Brève 2016 – « L’Europe, ce n’est pas D***land ! »
Quand les interprètes s’aventurent au-delà de la traduction
Noelia Liz est arrivée du Paraguay le 18 février 2016 pour passer quelques jours de vacances en Espagne. Mais, arrivée à Paris où elle devait prendre une correspondance pour Malaga, la police aux frontières ne l’a pas laissée poursuivre son transit au motif qu’elle ne disposait pas d’un viatique suffisant, ni d’un hébergement pour toute la durée de son séjour.

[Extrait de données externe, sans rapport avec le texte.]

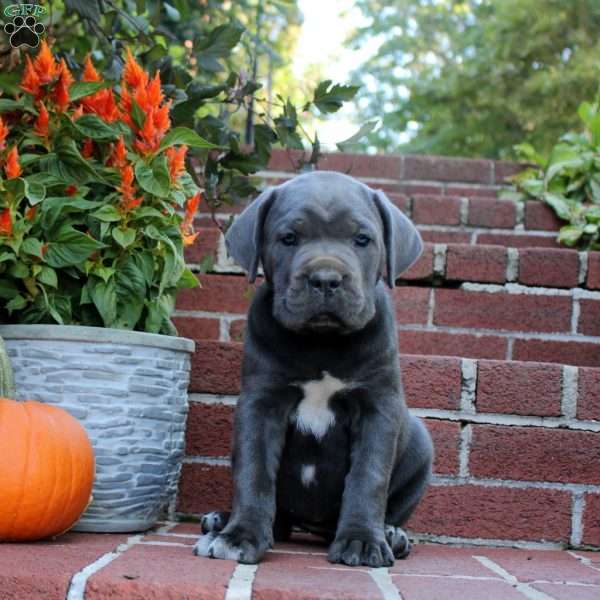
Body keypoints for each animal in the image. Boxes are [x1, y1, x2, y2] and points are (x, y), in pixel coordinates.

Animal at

L’officier de police qui l’a contrôlée lui a posé une multitude de questions sur les « réels » motifs de son séjour. Elle a alors expliqué tant bien que mal (ne parlant pas français) qu’elle n’était pas du tout au courant de la nécessité d’avoir une lettre d’invitation pour se rendre en Espagne, étant donné que les Paraguayens n’ont pas besoin de demander un visa touristique pour entrer dans l’espace Schengen. Pour ce qui est de l’argent, elle n’avait pas pris sur elle toute la somme nécessaire à son séjour étant en possession d’une carte de retrait internationale. L’officier de police n’en a cependant pas tenu compte car elle n’était pas en mesure de présenter un relevé de compte attestant de ses ressources. Elle a donc été placée dans la salle de maintien de l’aérogare en vue de son transfert en ZAPI (zone d’attente pour personnes en instance où sont maintenues les personnes qui se voient refuser l’entrée en France). Là, les officiers de quart l’ont à nouveau interrogée sur les motifs « réels » de son séjour. Après quoi, une interprète en espagnol a été contactée par téléphone pour lui expliquer ses droits, comme cela est prévu à l’article L. 221-4 du CESEDA.
Mais Noelia Liz n’était pas encore arrivée au bout de ses peines. Au lieu de lui expliquer ses droits, l’interprète n’a fait que poursuivre le pénible entretien commencé dans la matinée par la police, en lui demandant pour la énième fois pourquoi elle n’était pas en mesure de produire un relevé de compte. Noelia Liz lui a alors expliqué qu’elle disposait de la somme requise pour son séjour et qu’il suffisait, pour en avoir la confirmation, d’appeler sa banque. L’interprète lui a rétorqué qu’elle n’était pas là pour « que son banquier lui raconte sa vie » et que « l’Europe, ce n’est pas D***land ! »…
Noelia Liz n’a donc reçu aucune information concernant ses droits et n’a même pas pu avoir un verre d’eau avant 14h00, moment où une autre personne d’origine latino-américaine est arrivée dans la salle de maintien, accompagnée d’un autre interprète. Ce deuxième interprète leur a expliqué à toutes les deux qu’elles allaient être placées en ZAPI et qu’elles pourraient alors réunir les documents qui leur manquaient afin de poursuivre leur voyage. Noelia Liz a enfin pu téléphoner à sa famille restée au Paraguay et aux personnes qui l’attendaient en Espagne, restées sans nouvelles depuis son départ. Et, après 4 jours de maintien en zone d’attente, Noelia Liz a été libérée par le juge des libertés et de la détention.
Si Noelia Liz a retrouvé sa liberté et que le souvenir de l’interprète qui s’est moquée d’elle au téléphone ne restera qu’un mauvais souvenir de son passage à Paris, son témoignage pose des questions fondamentales en ce qui concerne l’interprétariat. Ainsi, l’interprète, seul lien avec les autorités françaises pour les personnes maintenues en zone d’attente ne comprenant pas le français, peut s’avérer être un obstacle supplémentaire dans leur difficile parcours à la frontière. Allant bien au-delà de leur rôle, certains professionnels se substituent à la police en soumettant les personnes qu’ils sont censés assister à un véritable interrogatoire.
Lorsque la personne concernée est demandeuse d’asile, la question de l’interprétariat est encore plus fondamentale. Un interprète qui outrepasserait son rôle risque non seulement de ne pas informer correctement la personne sur ses droits mais également de compromettre sa demande d’asile. La question est encore plus sensible lorsque la personne maintenue demande un interprète dans une langue rare. C’est alors souvent la même personne qui fait l’intermédiaire lors des échanges avec la police aux frontières puis lors de l’entretien avec l’officier de protection de l’OFPRA. Son regard n’est alors plus neutre.
Ayant connaissance de la situation de la personne demandeuse d’asile préalablement à son entretien, l’interprète peut en effet s’être déjà fait une idée de sa situation et orienter l’entretien, même malgré lui, dans une direction qui peut s’avérer désavantageuse pour la personne.
L’interprétariat à la frontière est donc un enjeu majeur dans le devenir des personnes maintenues en zone d’attente, ce qui accentue la gravité de s’aventurer au-delà de la traduction demandée.